Tuesday, September 15, 2009

this would be a blog......

it is halfway through september and still not a job in site. the market for insurance brokers is pretty much bust and so instead i have been working on some side projects including but not limited to my fashion design company, a brilliant business venture and miscellaneous other smaller inventions.

this is a time for new beginnings, reflections and change. it is a time to review ones life and make oneself the best person that you can be. no one is prefect but stop giving advice to others and heed your own.

in a conversation with a new old friend, we both reflected on past relationships and trying to make something out of nothing. i did it twice in the same twelve months. once with my future ex husband while trying to make a sinking ship seaworthy and one with what i saw was a bright and shining star that unfortunately gave no direction. back to the conversation that lasted far into the night and while yawning we decided to end it.

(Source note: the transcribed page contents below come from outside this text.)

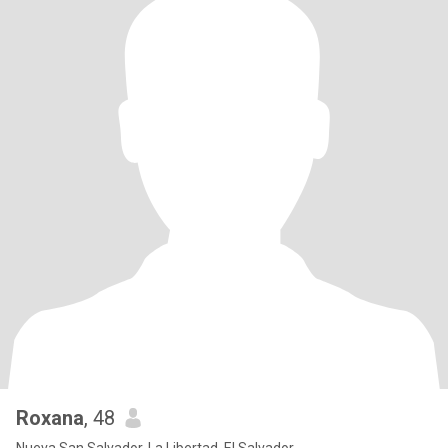
Roxana
, 48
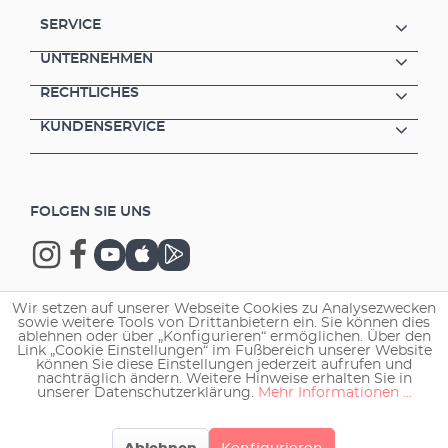
SERVICE
UNTERNEHMEN
RECHTLICHES
KUNDENSERVICE
FOLGEN SIE UNS
Wir setzen auf unserer Webseite Cookies zu Analysezwecken
sowie weitere Tools von Drittanbietern ein. Sie können dies
Copyright © 2026 EHEIM GmbH & Co. KG.
ablehnen oder über „Konfigurieren“ ermöglichen. Über den
Link „Cookie Einstellungen“ im Fußbereich unserer Website
können Sie diese Einstellungen jederzeit aufrufen und
nachträglich ändern. Weitere Hinweise erhalten Sie in
unserer Datenschutzerklärung.
Mehr Informationen ...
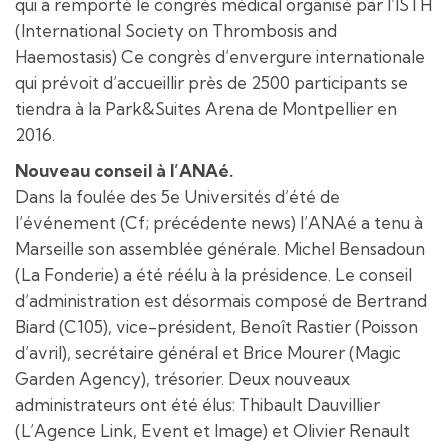
qui a remporté le congrès médical organisé par l’ISTH
(International Society on Thrombosis and
Haemostasis) Ce congrès d’envergure internationale
qui prévoit d’accueillir près de 2500 participants se
tiendra à la Park&Suites Arena de Montpellier en
2016.
Nouveau conseil à l’ANAé.
Dans la foulée des 5e Universités d’été de
l’événement (Cf; précédente news) l’ANAé a tenu à
Marseille son assemblée générale. Michel Bensadoun
(La Fonderie) a été réélu à la présidence. Le conseil
d’administration est désormais composé de Bertrand
Biard (C105), vice-président, Benoît Rastier (Poisson
d’avril), secrétaire général et Brice Mourer (Magic
Garden Agency), trésorier. Deux nouveaux
administrateurs ont été élus: Thibault Dauvillier
(L’Agence Link, Event et Image) et Olivier Renault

basically we cant figure out why good people seek or get attracted to people that dont see their good, dont see there future and dont see the wonderful person in front of them. its hard to make someone truly see you, regardless of your past or possible future a person sees what they want to see. sometimes its the whole truth and sometimes its a lie and sometimes, even worse, it is a combination of both.

the man that i fell for has become a boy. i know i know it should be the other way. all of us should go from the child to the adult but for some its harder than others. outside forces tell us that we should couple or not couple, that we should procreate or not and so on and so forth. for whatever reason i was two steps ahead of him. so like so many others i have cried my tears and are moving forward.

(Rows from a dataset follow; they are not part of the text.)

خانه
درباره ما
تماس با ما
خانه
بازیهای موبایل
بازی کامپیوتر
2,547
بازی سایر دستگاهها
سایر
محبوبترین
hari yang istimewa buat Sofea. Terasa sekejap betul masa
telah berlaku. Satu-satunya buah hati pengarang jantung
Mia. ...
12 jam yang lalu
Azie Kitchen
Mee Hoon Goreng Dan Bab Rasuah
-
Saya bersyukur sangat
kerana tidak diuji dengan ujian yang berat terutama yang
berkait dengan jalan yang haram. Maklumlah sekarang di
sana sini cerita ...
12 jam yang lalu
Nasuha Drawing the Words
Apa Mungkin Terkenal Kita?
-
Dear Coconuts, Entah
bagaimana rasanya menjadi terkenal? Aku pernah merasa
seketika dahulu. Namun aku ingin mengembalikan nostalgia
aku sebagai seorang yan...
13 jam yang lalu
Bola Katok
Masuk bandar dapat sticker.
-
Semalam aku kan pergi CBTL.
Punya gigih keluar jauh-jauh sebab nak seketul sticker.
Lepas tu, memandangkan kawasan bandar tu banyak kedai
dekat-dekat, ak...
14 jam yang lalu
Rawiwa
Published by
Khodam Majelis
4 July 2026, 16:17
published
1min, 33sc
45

there are too many other things in the hopper right now to keep my head stuck on an effort forlorn. there were a couple of people that gave solace in this time. my best friend was a shoulder to cry on even though he himself was going through a tough time. my old-new friend going through something hard himself was a sounding board and countless others that saw my silly philosophical posts and texts gave their support.

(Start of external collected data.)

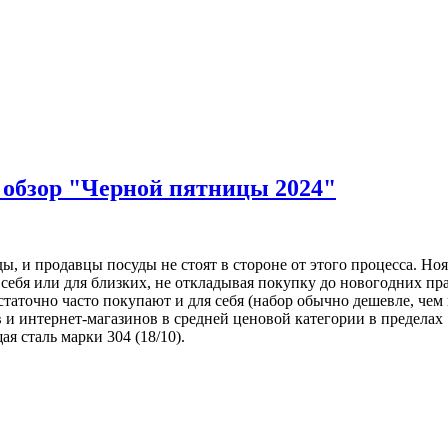
 обзор "Черной пятницы 2024"
ды, и продавцы посуды не стоят в стороне от этого процесса. Н
я себя или для близких, не откладывая покупку до новогодних п
таточно часто покупают и для себя (набор обычно дешевле, чем к
 и интернет-магазинов в средней ценовой категории в пределах
я сталь марки 304 (18/10).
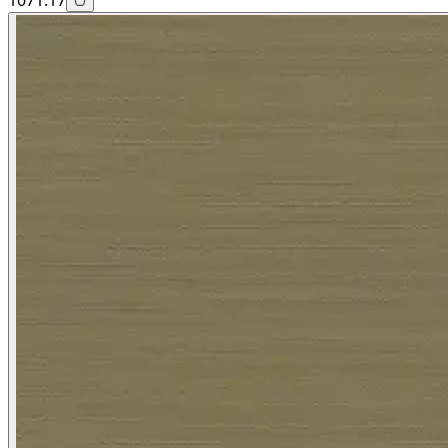
1071.17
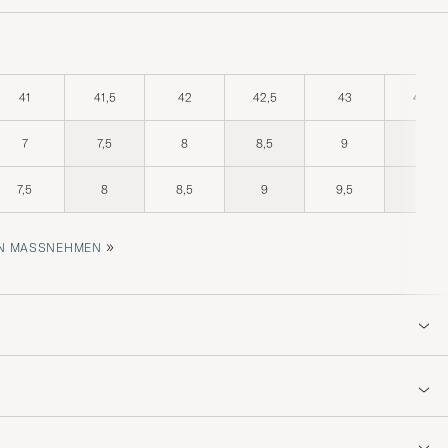
41
41,5
42
42,5
43
43,5
7
7,5
8
8,5
9
9,5
7,5
8
8,5
9
9,5
10
»
 MASSNEHMEN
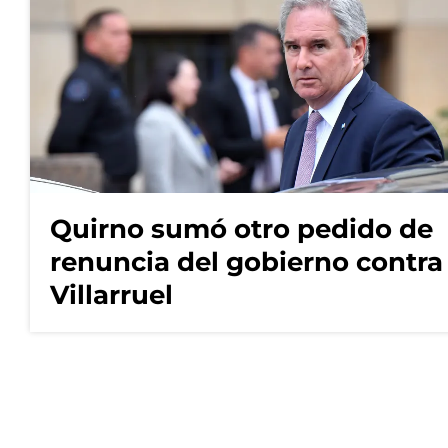
Quirno sumó otro pedido de
renuncia del gobierno contra
Villarruel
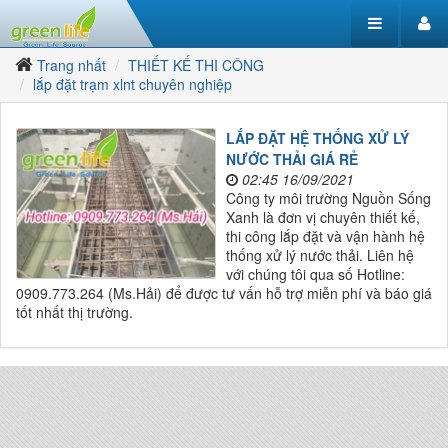
Trang nhất
THIẾT KẾ THI CÔNG
lắp đặt trạm xlnt chuyên nghiệp
LẮP ĐẶT HỆ THỐNG XỬ LÝ
NƯỚC THẢI GIÁ RẺ
02:45 16/09/2021
Công ty môi trường Nguồn Sống
Xanh là đơn vị chuyên thiết kế,
thi công lắp đặt và vận hành hệ
thống xử lý nước thải. Liên hệ
với chúng tôi qua số Hotline:
0909.773.264 (Ms.Hải) để được tư vấn hỗ trợ miễn phí và báo giá
tốt nhất thị trường.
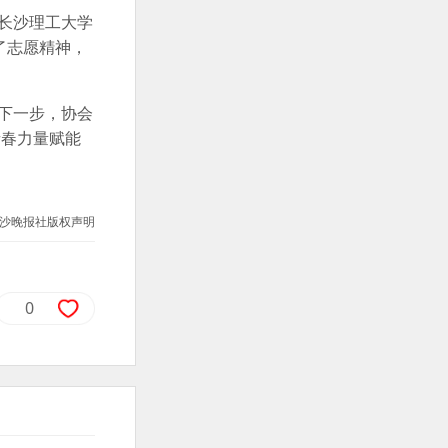
长沙理工大学
了志愿精神，
下一步，协会
青春力量赋能
沙晚报社版权声明
0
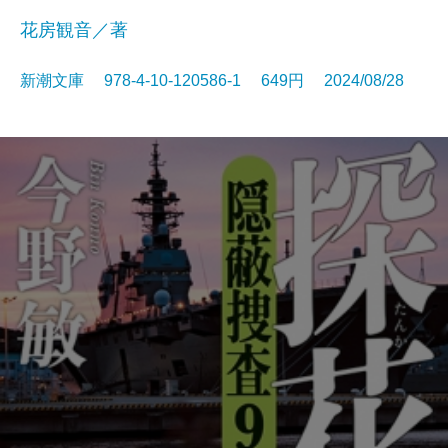
花房観音／著
新潮文庫 978-4-10-120586-1 649円 2024/08/28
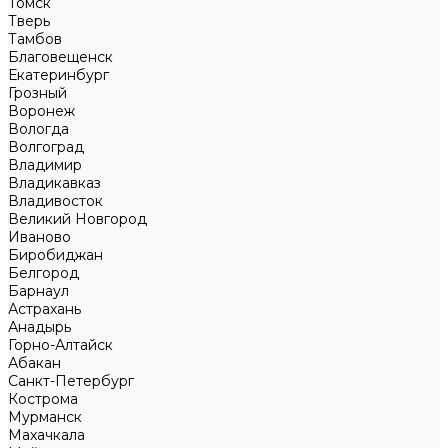
Томск
Тверь
Тамбов
Благовещенск
Екатеринбург
Грозный
Воронеж
Вологда
Волгоград
Владимир
Владикавказ
Владивосток
Великий Новгород
Иваново
Биробиджан
Белгород
Барнаул
Астрахань
Анадырь
Горно-Алтайск
Абакан
Санкт-Петербург
Кострома
Мурманск
Махачкала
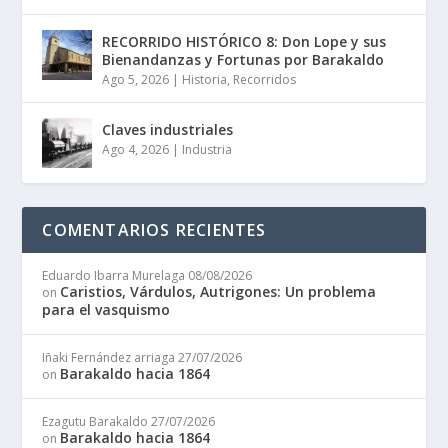
RECORRIDO HISTÓRICO 8: Don Lope y sus
Bienandanzas y Fortunas por Barakaldo
Ago 5, 2026
|
Historia
,
Recorridos
Claves industriales
Ago 4, 2026
|
Industria
COMENTARIOS RECIENTES
Eduardo Ibarra Murelaga
08/08/2026
Caristios, Várdulos, Autrigones: Un problema
on
para el vasquismo
Iñaki Fernández arriaga
27/07/2026
Barakaldo hacia 1864
on
Ezagutu Barakaldo
27/07/2026
Barakaldo hacia 1864
on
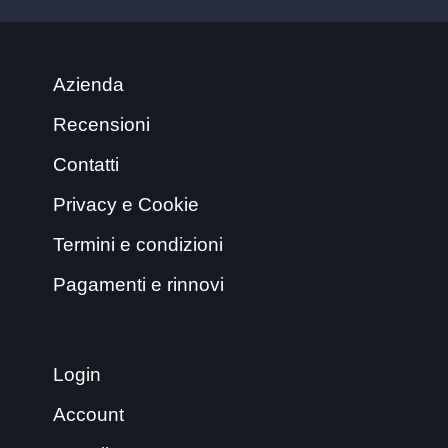
Azienda
Recensioni
Contatti
Privacy e Cookie
Termini e condizioni
Pagamenti e rinnovi
Login
Account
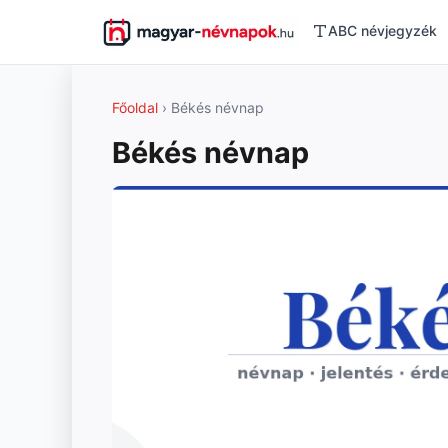
ABC névjegyzék
Főoldal
› Békés névnap
Békés névnap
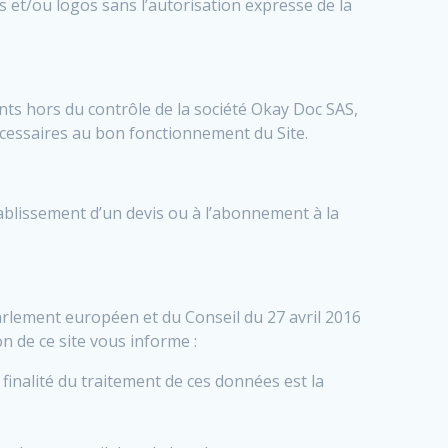
s et/ou logos sans l’autorisation expresse de la
nts hors du contrôle de la société Okay Doc SAS,
écessaires au bon fonctionnement du Site.
établissement d’un devis ou à l’abonnement à la
rlement européen et du Conseil du 27 avril 2016
ion de ce site vous informe :
inalité du traitement de ces données est la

and so in conclusion, the boy was set free and seeing fit i will quote some silly sayings that feel right and just in this moment. 'if you love something set it free, if it returns it was meant to be' and 'it is better to have loved and lost, then to never have loved before' while adding my own 'if they cant see the wonderful person that you are, then they dont deserve you' and 'take each failure as a step in the right direction'.

i send this blog out to everyone, whether they are loved or unloved, coupled or single. You can only move forward and keep your fingers crossed but looking back for too long will cause you to trip into holes and miss new opportunities.